As a further improvement of the invention, the service scheduling process is configured as one or more service units for responding to the timing task, the service scheduling process and the service units have a mapping relationship, and the service units are deployed at any one node.

As a further improvement of the present invention, the process scheduling process defines at least one business process, and the service scheduling process defines at least one business logic, so as to configure different distributed timing task scheduling services through a mapping relationship between the business process and the business logic;

the service process comprises service data issued from a user to the timing task issuing component, and the service process is not integrated into an executable code of an actual service;

the business logic is integrated into the service unit;

wherein the service unit is a container, a virtual machine or a microservice.

Based on the same inventive idea, the invention further discloses a computing device, and the computing device deploys a distributed timed task scheduling system as disclosed in any one of the inventions of the invention.

As a further improvement of the invention, the computing device is configured as a cloud computing platform, a server cluster or a data center, and the nodes are computing nodes, storage nodes or network nodes.

Compared with the prior art, the invention has the beneficial effects that:

(1) by at least two scheduling centers arranged between the message queue and the service scheduler, the timing task can be reasonably issued to the service scheduler through the message queue to be executed, so that the fine granularity of the scheduling process of the timing task is ensured, the overall scheduling processing capacity of the distributed timing task scheduling system in a multi-timing task scheduling scene is improved, the use of physical resources and/or virtual resources in the process that a computing device or a cloud computing platform configuring the distributed timing task scheduling system responds to the resource to the timing task is more reasonable, and the waste or the idle of the physical resources and/or the virtual resources is effectively prevented;

(2) the method can overcome the defect that the timing task cannot be effectively responded due to node faults in the scheduling process of the timing task, and realizes the horizontal telescopic capability of scheduling the timing task.

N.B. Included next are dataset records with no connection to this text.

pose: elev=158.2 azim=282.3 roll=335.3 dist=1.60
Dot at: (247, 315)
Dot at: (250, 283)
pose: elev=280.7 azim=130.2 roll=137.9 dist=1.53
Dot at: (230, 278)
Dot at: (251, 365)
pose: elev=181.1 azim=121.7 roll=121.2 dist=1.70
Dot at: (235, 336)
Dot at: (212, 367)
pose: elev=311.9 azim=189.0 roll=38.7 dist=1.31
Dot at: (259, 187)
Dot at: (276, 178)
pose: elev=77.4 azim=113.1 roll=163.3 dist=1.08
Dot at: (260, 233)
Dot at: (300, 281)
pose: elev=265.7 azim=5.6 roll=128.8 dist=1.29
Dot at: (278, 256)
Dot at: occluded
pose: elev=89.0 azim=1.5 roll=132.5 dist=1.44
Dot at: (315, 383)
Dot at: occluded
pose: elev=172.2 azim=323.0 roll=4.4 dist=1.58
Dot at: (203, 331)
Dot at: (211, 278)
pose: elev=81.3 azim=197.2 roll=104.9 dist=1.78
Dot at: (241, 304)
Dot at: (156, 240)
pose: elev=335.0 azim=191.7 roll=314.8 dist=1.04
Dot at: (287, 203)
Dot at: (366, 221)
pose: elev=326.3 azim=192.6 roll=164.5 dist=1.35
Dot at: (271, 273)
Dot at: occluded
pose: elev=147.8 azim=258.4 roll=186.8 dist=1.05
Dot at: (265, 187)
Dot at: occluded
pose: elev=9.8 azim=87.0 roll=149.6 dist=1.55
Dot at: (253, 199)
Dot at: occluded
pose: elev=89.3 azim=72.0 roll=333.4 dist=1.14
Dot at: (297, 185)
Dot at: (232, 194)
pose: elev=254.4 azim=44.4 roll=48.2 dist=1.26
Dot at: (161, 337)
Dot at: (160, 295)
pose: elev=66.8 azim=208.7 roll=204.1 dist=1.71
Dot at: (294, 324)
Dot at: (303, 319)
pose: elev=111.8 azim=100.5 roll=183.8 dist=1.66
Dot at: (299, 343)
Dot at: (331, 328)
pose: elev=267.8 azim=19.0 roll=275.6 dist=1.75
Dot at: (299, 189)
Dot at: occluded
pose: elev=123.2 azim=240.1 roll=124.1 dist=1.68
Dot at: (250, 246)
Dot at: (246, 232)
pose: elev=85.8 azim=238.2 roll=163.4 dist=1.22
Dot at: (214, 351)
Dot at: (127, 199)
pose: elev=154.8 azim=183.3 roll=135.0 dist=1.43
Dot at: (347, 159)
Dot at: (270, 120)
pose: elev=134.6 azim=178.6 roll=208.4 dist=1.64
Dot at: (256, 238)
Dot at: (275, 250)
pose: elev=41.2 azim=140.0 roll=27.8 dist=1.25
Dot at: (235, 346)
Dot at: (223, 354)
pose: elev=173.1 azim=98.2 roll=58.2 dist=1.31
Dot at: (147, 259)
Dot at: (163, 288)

(3) In the application, different distributed timing task scheduling services are configured according to the mapping relationship between the business process and the business logic, so that a user or a manager and other personnel without bottom layer code development capability can flexibly schedule tasks according to business needs to package the business process which is adaptive to the business and comprises a plurality of business logics, the execution of the business is prevented from being interfered by manually modifying the bottom layer codes, the user or the manager only needs the business data corresponding to the relation and the business, the internal association of the business and the logics is thoroughly stripped, and the self-adaptive scheduling processing of the business data is realized.

Drawings

FIG. 1 is a topology diagram of a distributed timed task scheduling system according to the present invention;

fig. 2 is a schematic diagram illustrating that the scheduling center detects response capabilities formed by all nodes and stores the response capabilities of the nodes in a message queue;

FIG. 3 is a diagram illustrating a scenario where a node selected by a timed task issuing component fails to respond to a timed task including a timed job, and a scheduling center reselects a new node to respond to the timed task;

FIG. 4 is a diagram illustrating a scenario where a node selected by a timed task issuing component fails to respond to a timed task including a timed job, and two new nodes are reselected by a scheduling center to respond to the timed task;

FIG. 5 is a service unit formed in a node for responding to a timed task based on different response capabilities, wherein a plurality of service units shown in FIG. 5 are individually or arbitrarily combined to respond to a timed job or a sub-timed task associated with a service scheduling process;

FIG. 6 is a schematic diagram of a service flow and service logic separated from each other and respectively deployable in different nodes;

FIG. 7 is a schematic diagram of a business process associating business logic to form a dispatch service 301 a;

FIG. 8 is a schematic diagram of a business process associating business logic to form a dispatch service 301 b;

FIG. 9 is a schematic diagram of a business process associating business logic to form a dispatch service 301 c;

FIG. 10 is a schematic illustration of a business process associating business logic to form a dispatch service 301 d;

FIG. 11 is a diagram of a service architecture of a timed task issuing module;

fig. 12 is a service architecture diagram in which a message queue responds to a plurality of timing tasks issued by a designated node;

FIG. 13 is a flowchart of a distributed timed task scheduling system configured to execute an inspection task on a cloud computing platform according to the present invention;

fig. 14 is a schematic diagram of splitting a timing task initially issued to a designated node into a plurality of sub-timing tasks, where each sub-timing task includes at least one timing job;

FIG. 15 is a schematic illustration of a timed task containing at least one timed job;

FIG. 16 is a topology diagram of an example computing device configured as a cloud computing platform in accordance with the present invention.

Detailed Description

The present invention is described in detail with reference to the embodiments shown in the drawings, but it should be understood that these embodiments are not intended to limit the present invention, and those skilled in the art should understand that functional, methodological, or structural equivalents or substitutions made by these embodiments are within the scope of the present invention.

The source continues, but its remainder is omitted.